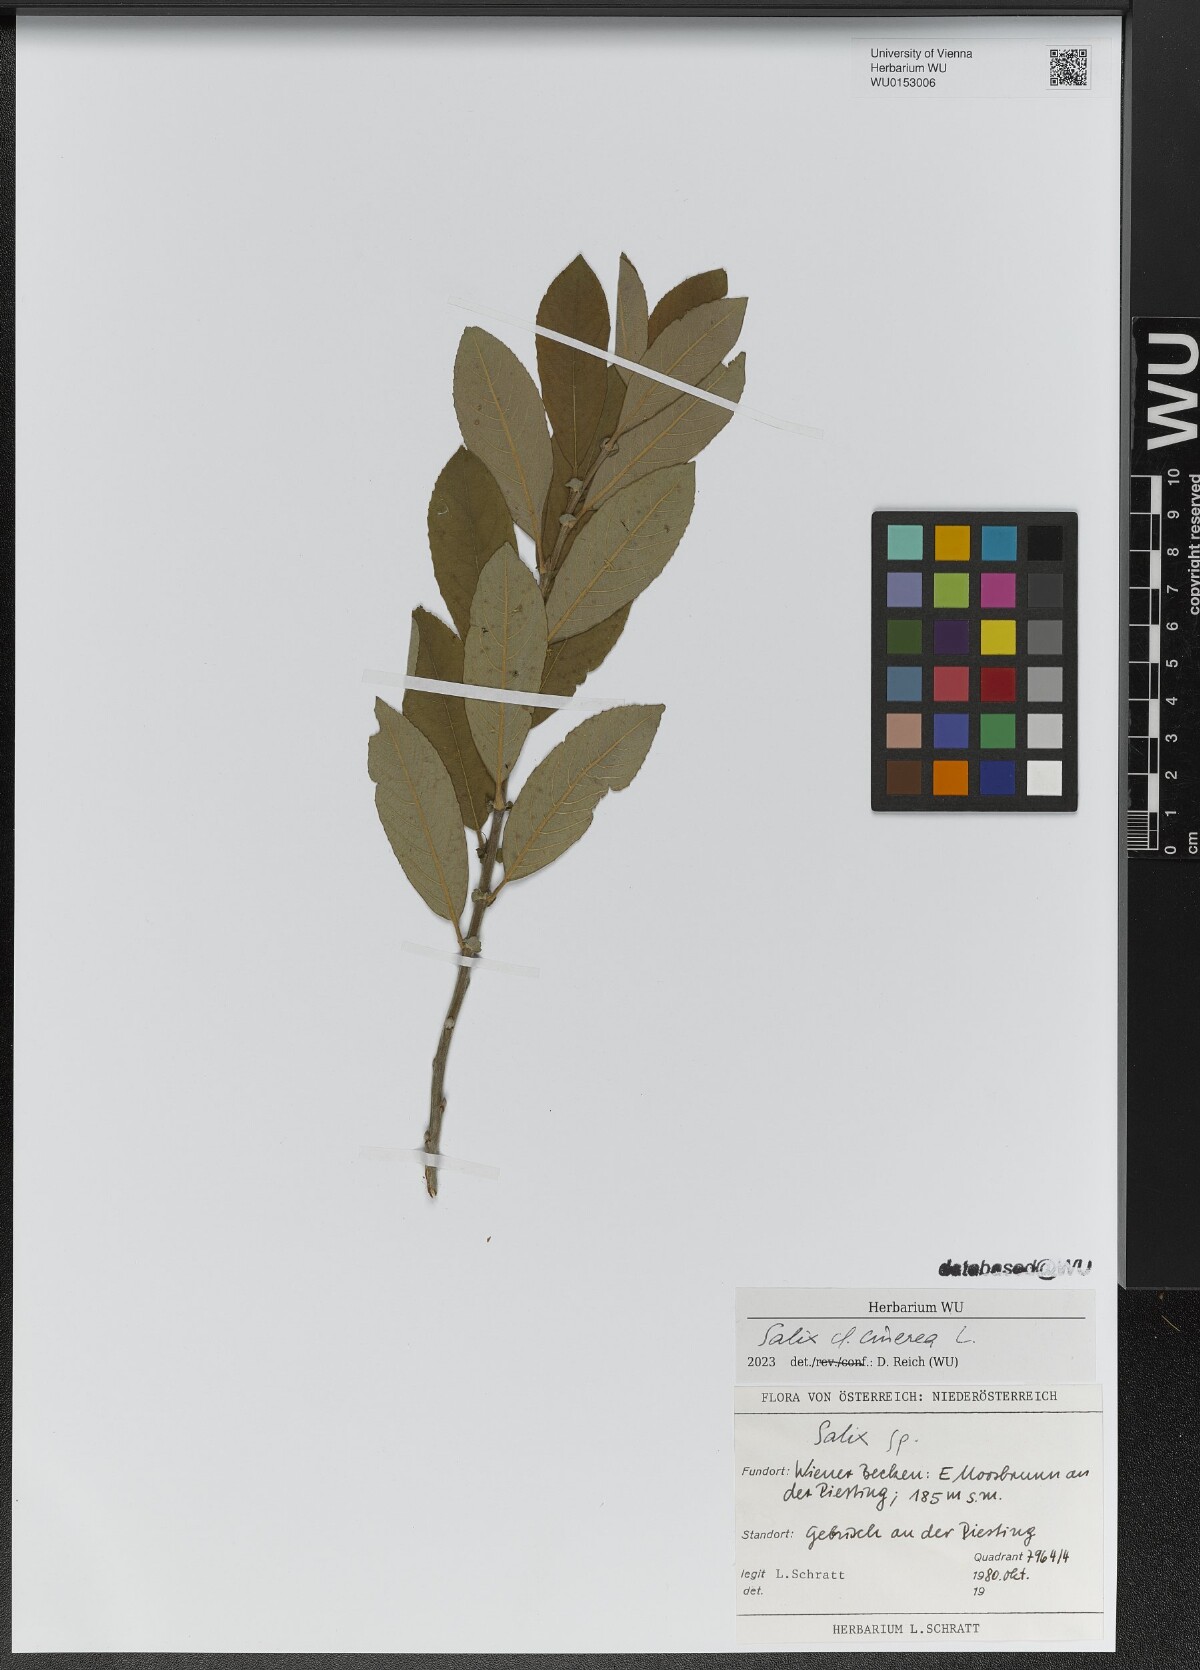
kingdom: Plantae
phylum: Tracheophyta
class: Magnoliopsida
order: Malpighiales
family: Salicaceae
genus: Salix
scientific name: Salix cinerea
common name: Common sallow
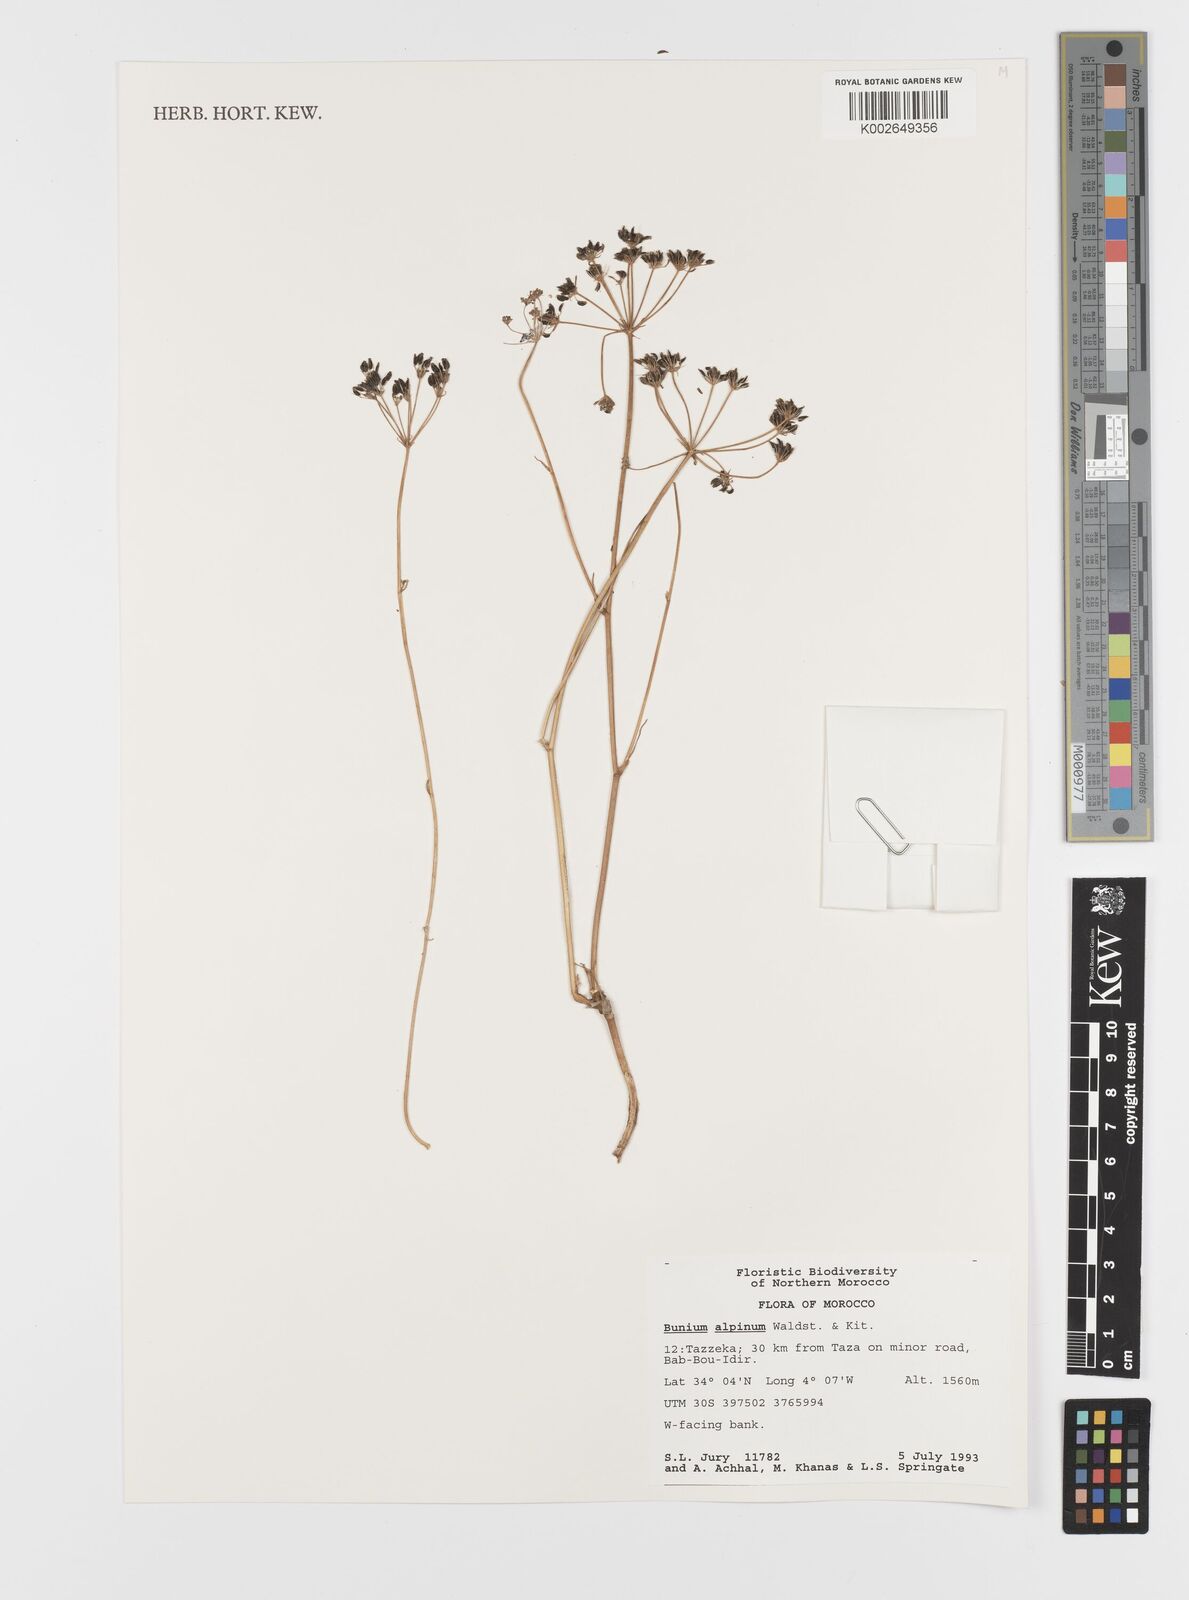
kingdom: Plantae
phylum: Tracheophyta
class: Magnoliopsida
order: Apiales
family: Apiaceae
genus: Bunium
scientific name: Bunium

========

Place every line of the listing above into a Markdown table with two columns, Row for the row number and Line for the line itself, and skip any blank lines. Leave the pictures out.

Answer =>
| Row | Line |
|---|---|
| 1 | kingdom: Plantae |
| 2 | phylum: Tracheophyta |
| 3 | class: Magnoliopsida |
| 4 | order: Malpighiales |
| 5 | family: Salicaceae |
| 6 | genus: Salix |
| 7 | scientific name: Salix cinerea |
| 8 | common name: Common sallow |
| 9 | kingdom: Plantae |
| 10 | phylum: Tracheophyta |
| 11 | class: Magnoliopsida |
| 12 | order: Apiales |
| 13 | family: Apiaceae |
| 14 | genus: Bunium |
| 15 | scientific name: Bunium |